I never thought my nursery would involve owls, but they're just so stinkin' cute! So I'm going to just decorate the rest of the nursery in brown, blue and green with touches of sports and "man stuff" at Nick's request. Why do I have the feeling my whole house is going to quickly turn into a man cave?? Hopefully I'll learn how to be a boy's mom quickly--catching frogs and learning football and peeing outside. Okay, I'm not going to pee outside, but I just KNOW my son will :) I've caught his father doing it a time or two. Dear God, prepare me for the months ahead where my estrogen will be out ruled by testosterone! Thanks!!

Thursday, September 2, 2010

It's a Tommy!!

Well we FINALLY found out that we're having a boy! His name will be Thomas James (Thomas after Nick's dad and James after Nick's middle name). It started out not being my favorite name in the world but it's growing on me. We are going to call him Tommy (because it's cuter). I have to admit (and I feel like a bad mom for saying this), while I was VERY happy to know it's a boy and that his spinal cord and brain are normal, I was slightly disappointed it wasn't a girl.

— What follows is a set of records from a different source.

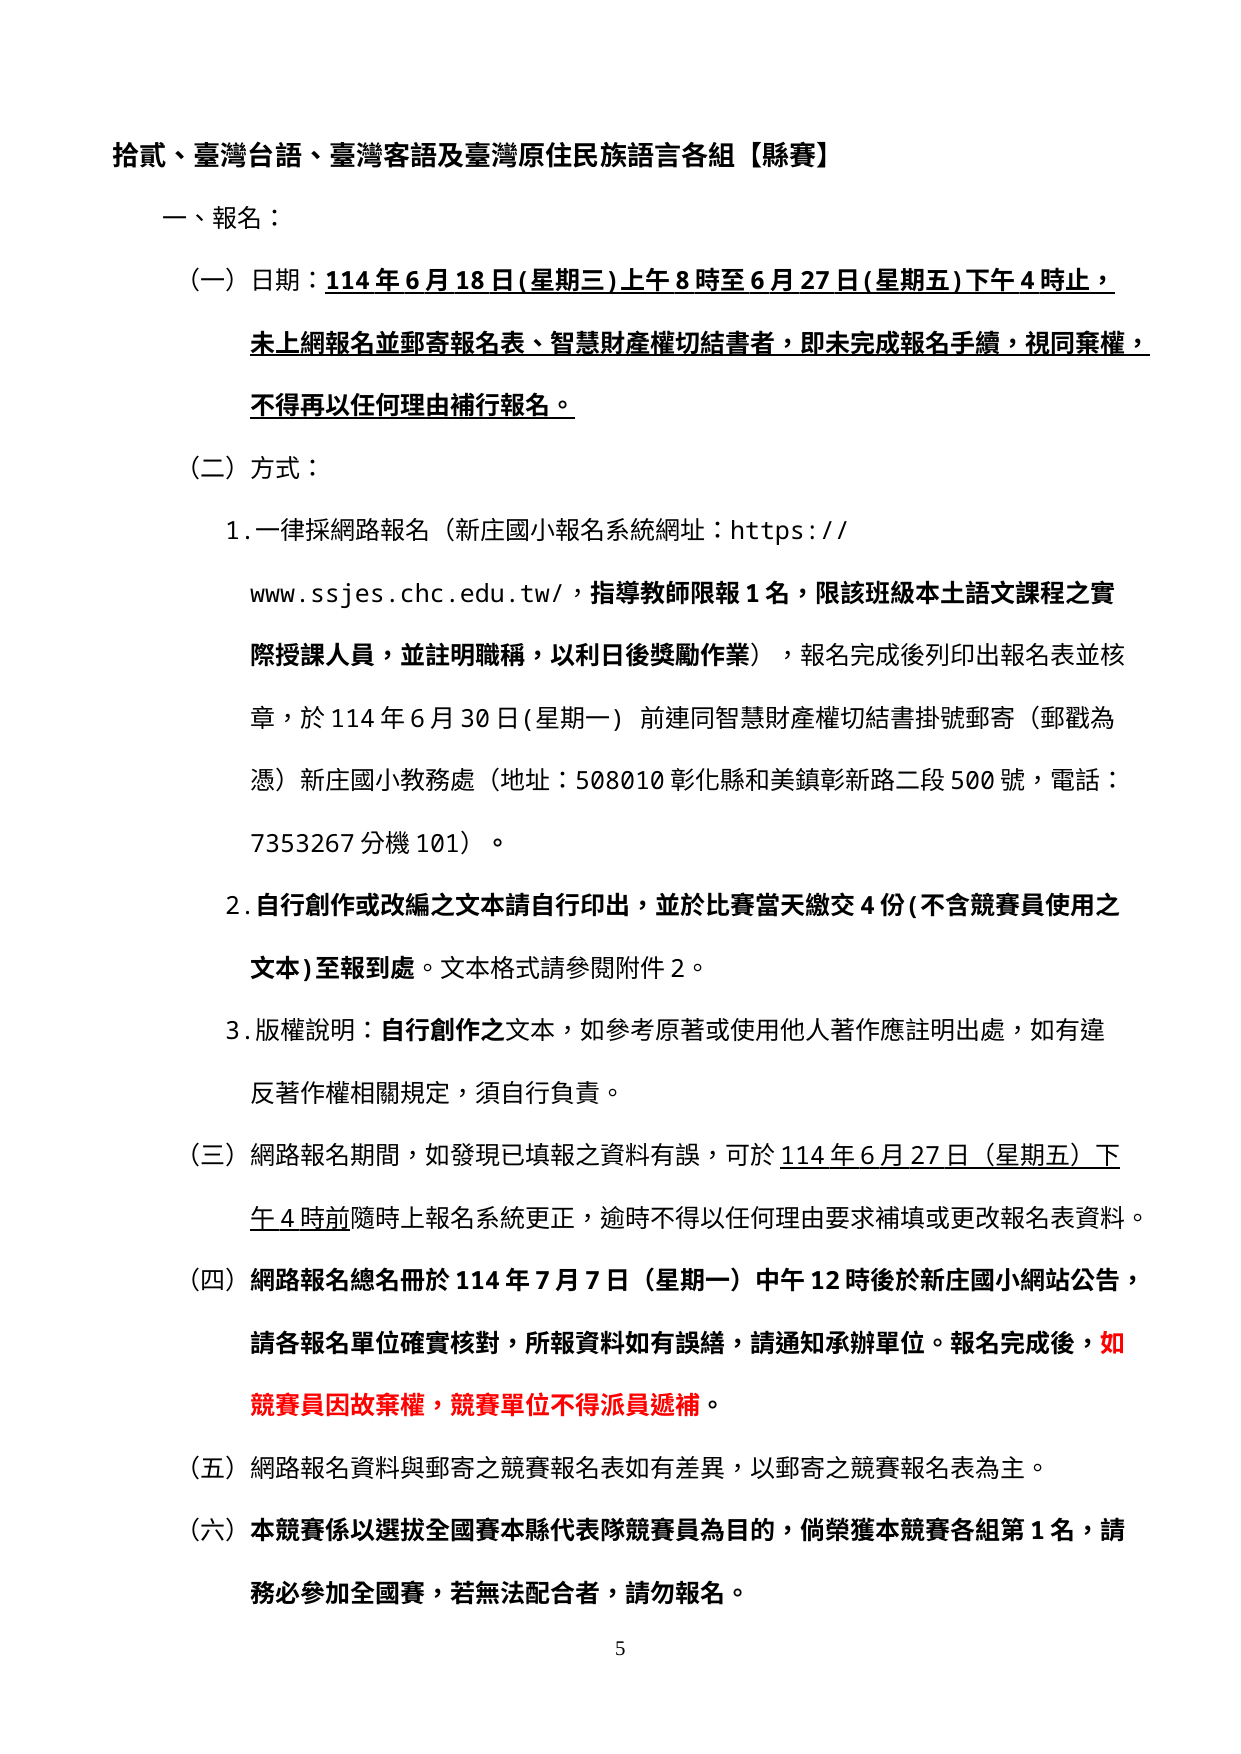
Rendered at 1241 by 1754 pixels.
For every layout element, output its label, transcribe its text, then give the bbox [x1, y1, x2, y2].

text 一、報名： [162, 175, 1128, 237]
text （一）日期：114年6月18日(星期三)上午8時至6月27日(星期五)下午4時止，未上網報名並郵寄報名表、智慧財產權切結書者，即未完成報名手續，視同棄權，不得再以任何理由補行報名。 [175, 237, 1128, 425]
text （六）本競賽係以選拔全國賽本縣代表隊競賽員為目的，倘榮獲本競賽各組第1名，請務必參加全國賽，若無法配合者，請勿報名。 [175, 1487, 1128, 1612]
text 拾貳、臺灣台語、臺灣客語及臺灣原住民族語言各組【縣賽】 [112, 112, 1128, 175]
text （五）網路報名資料與郵寄之競賽報名表如有差異，以郵寄之競賽報名表為主。 [175, 1425, 1128, 1487]
text 3.版權說明：自行創作之文本，如參考原著或使用他人著作應註明出處，如有違反著作權相關規定，須自行負責。 [225, 987, 1128, 1112]
text （四）網路報名總名冊於114年7月7日（星期一）中午12時後於新庄國小網站公告，請各報名單位確實核對，所報資料如有誤繕，請通知承辦單位。報名完成後，如競賽員因故棄權，競賽單位不得派員遞補。 [175, 1237, 1128, 1425]
text 2.自行創作或改編之文本請自行印出，並於比賽當天繳交4份(不含競賽員使用之文本)至報到處。文本格式請參閱附件2。 [225, 862, 1128, 987]
text （三）網路報名期間，如發現已填報之資料有誤，可於114年6月27日（星期五）下午4時前隨時上報名系統更正，逾時不得以任何理由要求補填或更改報名表資料。 [175, 1112, 1128, 1237]
text 1.一律採網路報名（新庄國小報名系統網址：https://www.ssjes.chc.edu.tw/，指導教師限報1名，限該班級本土語文課程之實際授課人員，並註明職稱，以利日後獎勵作業），報名完成後列印出報名表並核章，於114年6月30日(星期一) 前連同智慧財產權切結書掛號郵寄（郵戳為憑）新庄國小教務處（地址：508010彰化縣和美鎮彰新路二段500號，電話：7353267分機101）。 [225, 487, 1128, 862]
text （二）方式： [175, 425, 1128, 487]
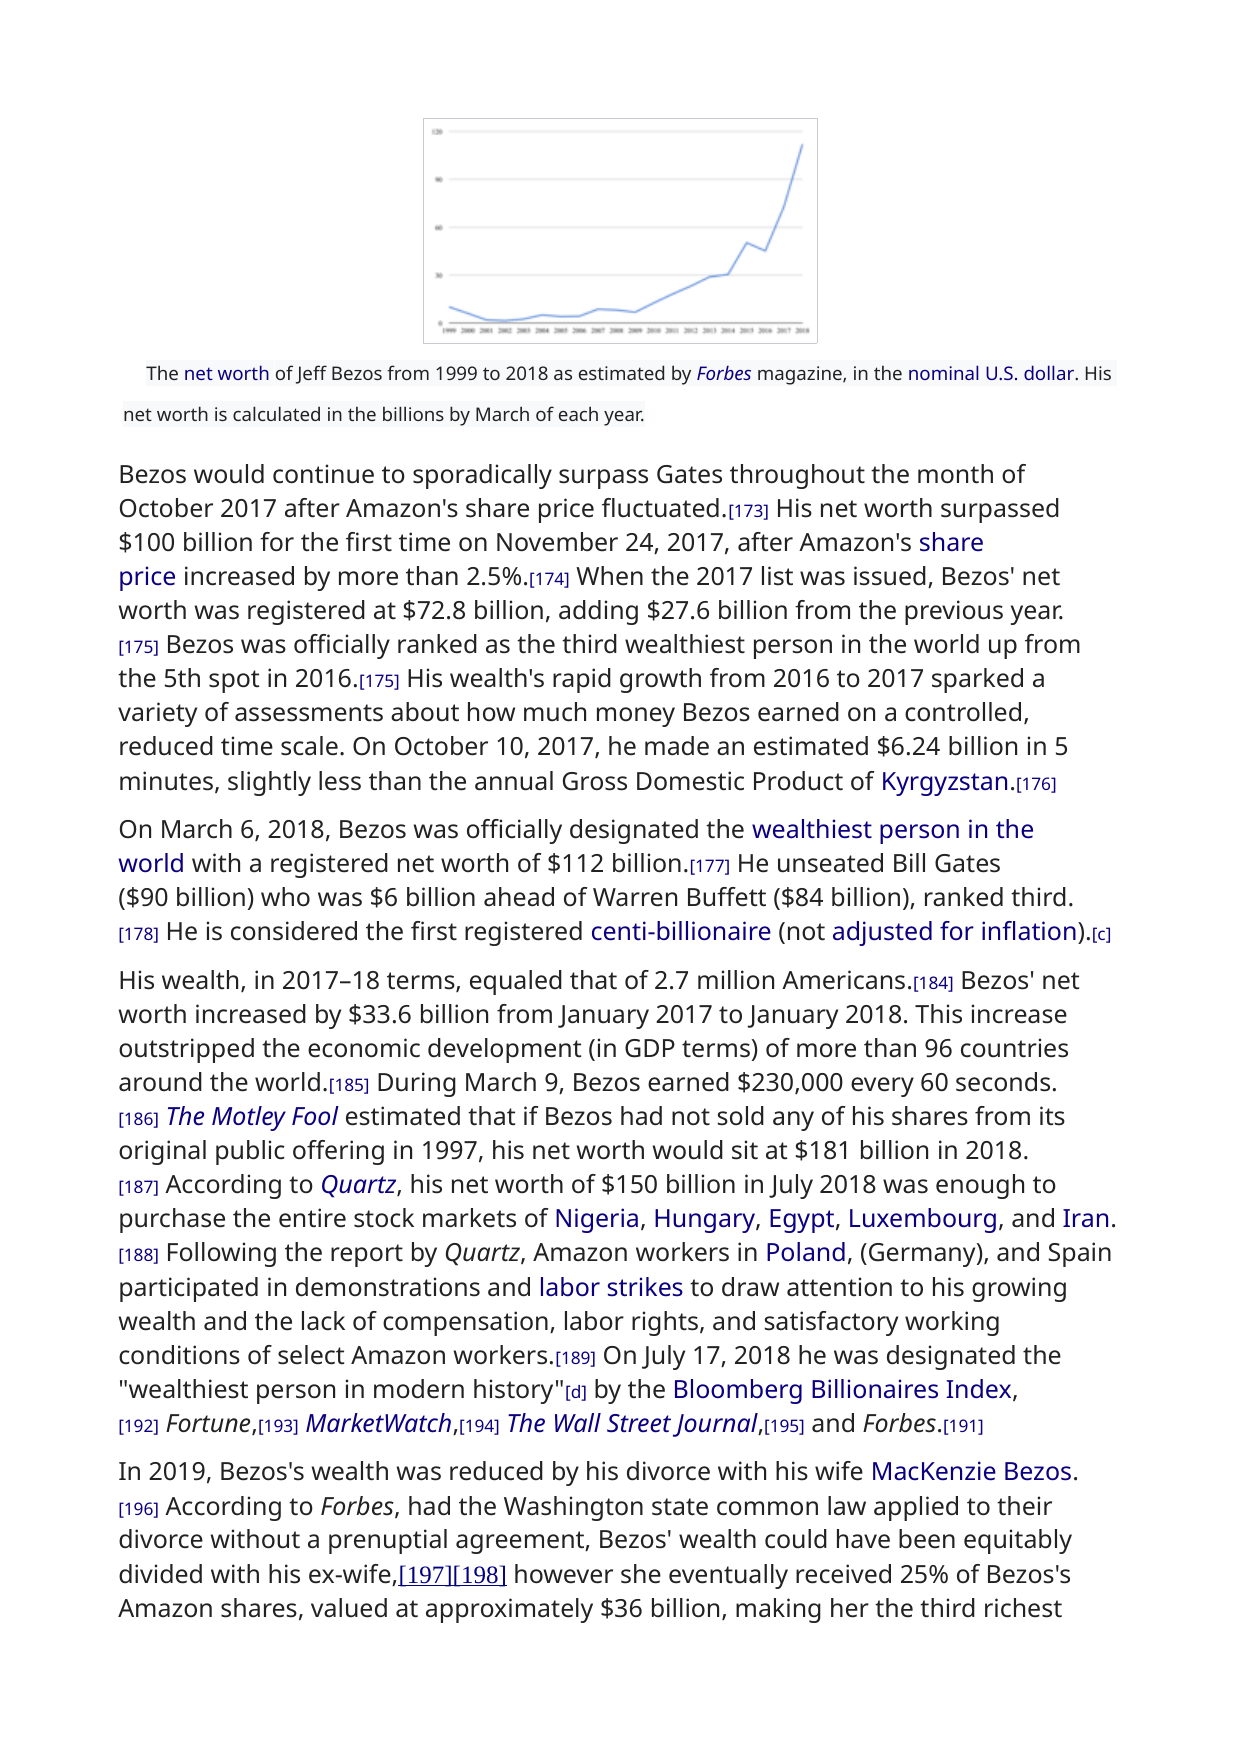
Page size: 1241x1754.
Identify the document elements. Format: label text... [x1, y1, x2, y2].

text On March 6, 2018, Bezos was officially designated the wealthiest person in the world with a registered net worth of $112 billion.[177] He unseated Bill Gates ($90 billion) who was $6 billion ahead of Warren Buffett ($84 billion), ranked third.[178] He is considered the first registered centi-billionaire (not adjusted for inflation).[c] [118, 812, 1122, 948]
picture [426, 121, 814, 341]
text In 2019, Bezos's wealth was reduced by his divorce with his wife MacKenzie Bezos.[196] According to Forbes, had the Washington state common law applied to their divorce without a prenuptial agreement, Bezos' wealth could have been equitably divided with his ex-wife,[197][198] however she eventually received 25% of Bezos's Amazon shares, valued at approximately $36 billion, making her the third richest [118, 1454, 1122, 1624]
text The net worth of Jeff Bezos from 1999 to 2018 as estimated by Forbes magazine, in the nominal U.S. dollar. His net worth is calculated in the billions by March of each year. [123, 360, 1122, 427]
text His wealth, in 2017–18 terms, equaled that of 2.7 million Americans.[184] Bezos' net worth increased by $33.6 billion from January 2017 to January 2018. This increase outstripped the economic development (in GDP terms) of more than 96 countries around the world.[185] During March 9, Bezos earned $230,000 every 60 seconds.[186] The Motley Fool estimated that if Bezos had not sold any of his shares from its original public offering in 1997, his net worth would sit at $181 billion in 2018.[187] According to Quartz, his net worth of $150 billion in July 2018 was enough to purchase the entire stock markets of Nigeria, Hungary, Egypt, Luxembourg, and Iran.[188] Following the report by Quartz, Amazon workers in Poland, (Germany), and Spain participated in demonstrations and labor strikes to draw attention to his growing wealth and the lack of compensation, labor rights, and satisfactory working conditions of select Amazon workers.[189] On July 17, 2018 he was designated the "wealthiest person in modern history"[d] by the Bloomberg Billionaires Index,[192] Fortune,[193] MarketWatch,[194] The Wall Street Journal,[195] and Forbes.[191] [118, 963, 1122, 1439]
text Bezos would continue to sporadically surpass Gates throughout the month of October 2017 after Amazon's share price fluctuated.[173] His net worth surpassed $100 billion for the first time on November 24, 2017, after Amazon's share price increased by more than 2.5%.[174] When the 2017 list was issued, Bezos' net worth was registered at $72.8 billion, adding $27.6 billion from the previous year.[175] Bezos was officially ranked as the third wealthiest person in the world up from the 5th spot in 2016.[175] His wealth's rapid growth from 2016 to 2017 sparked a variety of assessments about how much money Bezos earned on a controlled, reduced time scale. On October 10, 2017, he made an estimated $6.24 billion in 5 minutes, slightly less than the annual Gross Domestic Product of Kyrgyzstan.[176] [118, 457, 1122, 797]
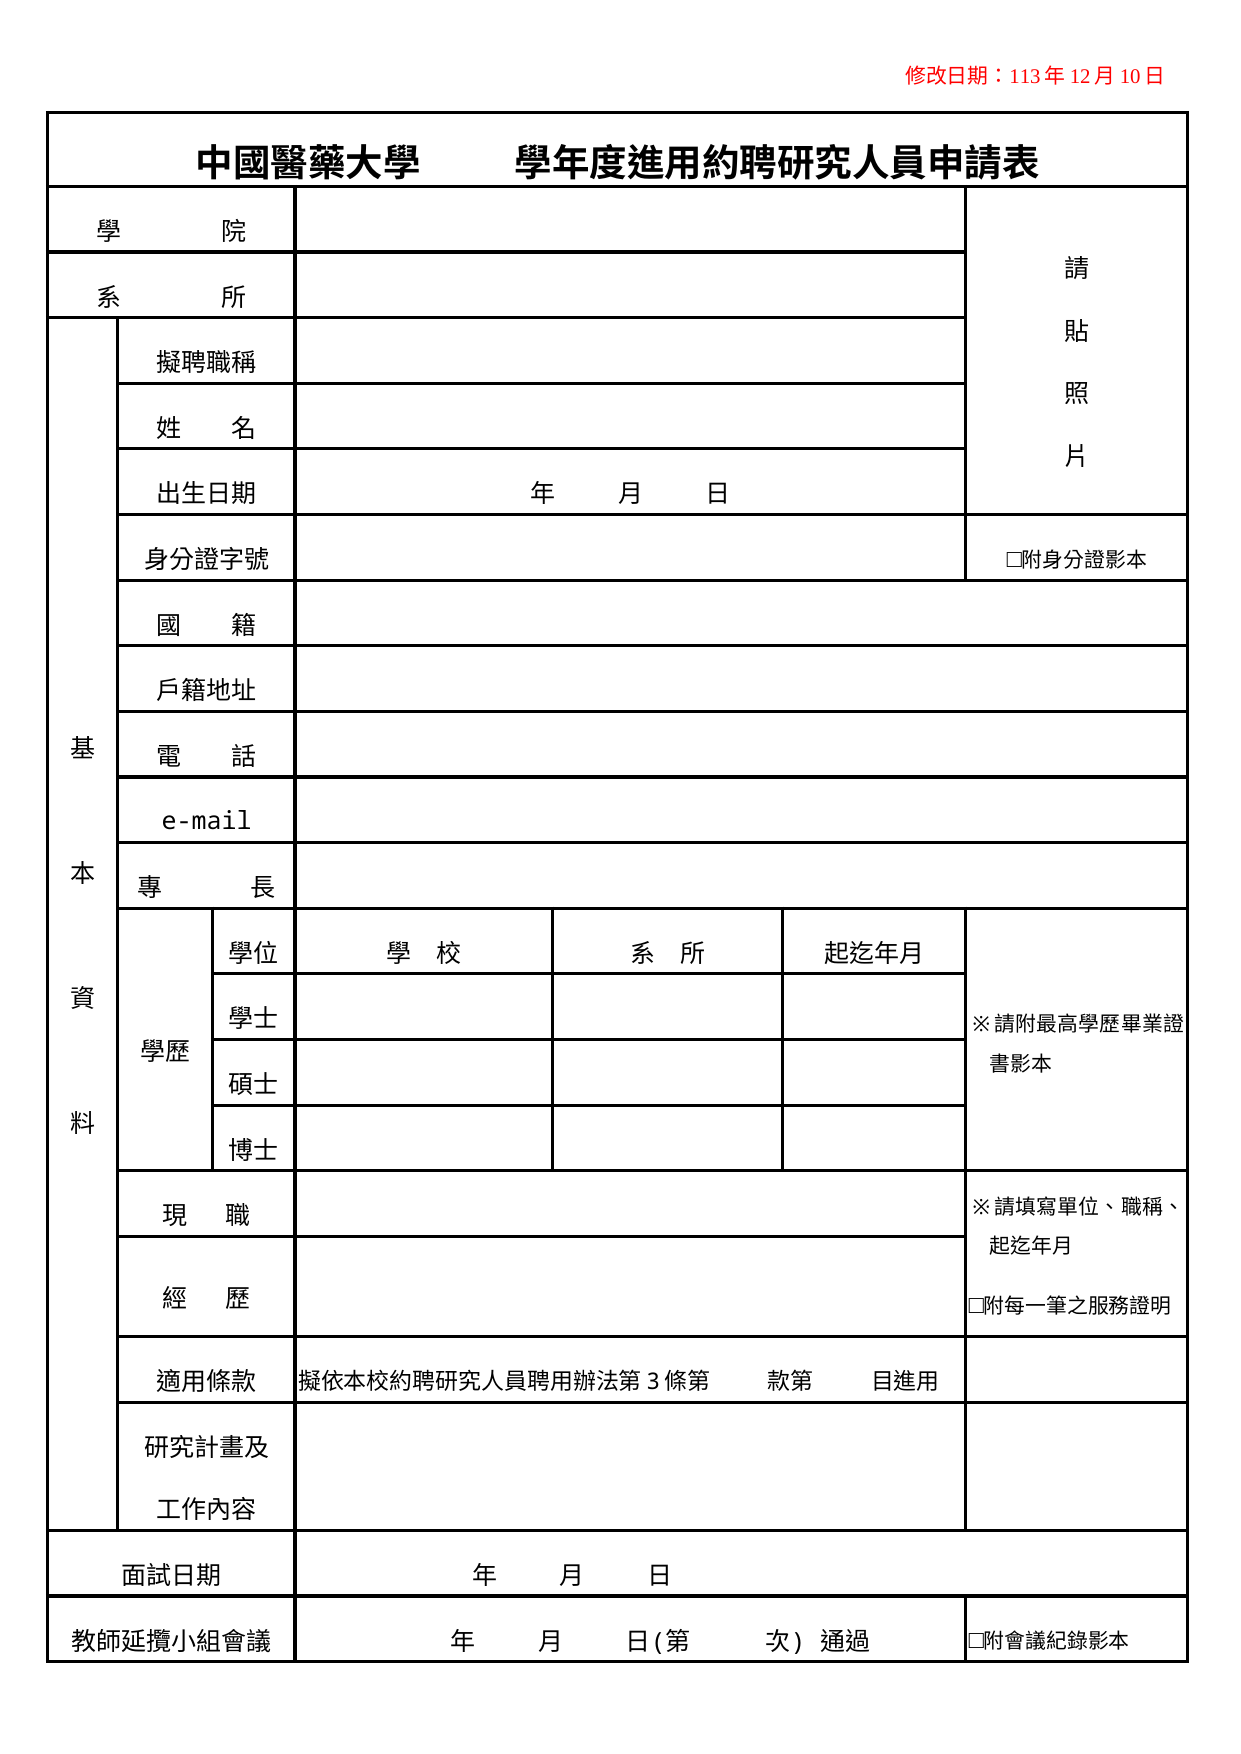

Stupid, I know, but I just had it in my head it was going to be Tessa, not Tommy.

But that changed when I started shopping for the nursery. I bought some letters that spell out his name and hung them on the wall above his crib. Then I bought some really cute curtains and some football and fishing stuff. Decorating the nursery--making a room with someone specific in mind--has helped me to feel like I'm getting to know this little guy and love him even more. I am SO excited to see his face and his little fingers and toes. And I have become very happy with the idea that we're having a boy (it may have taken a few days, but it grew on me!).

When I hung his name on the wall, it hit me and made me cry a little to think that soon, this room would be completed by the perfect accessory. My little guy Tommy. It makes me tear up now to think about how he's going to grow up in our house and make our lives so complete. Who knows, maybe I'm just over emotional, but the further along I get in this pregnancy, the more real it's becoming to me and the more excited I get!

Now, if I could only feel him kick!! I'm pretty sure I felt it the day of the sono. I had to drink 30 some ounces of water and so my uterus was pretty squished since my bladder was so full. And I SWEAR to you, he was using my bladder as a trampoline. I just kept feeling this little pinging feeling that couldn't have been anything else. I've only felt it a few times since then and I have myself convinced now that it WASN'T the baby, but I don't know. I guess I'll know for sure at SOME point if that's what I'm feeling or not. I can't wait until he gets big enough for Nick to see him moving around. I remember when my friend was pregnant and we would watch her stomach and just see little elbows and knees going from side to side. It has to be one of the most AWESOME things ever and I can't wait to see what it feels like! So I'll update more later and TRY to get pictures of the nursery up when it's further along!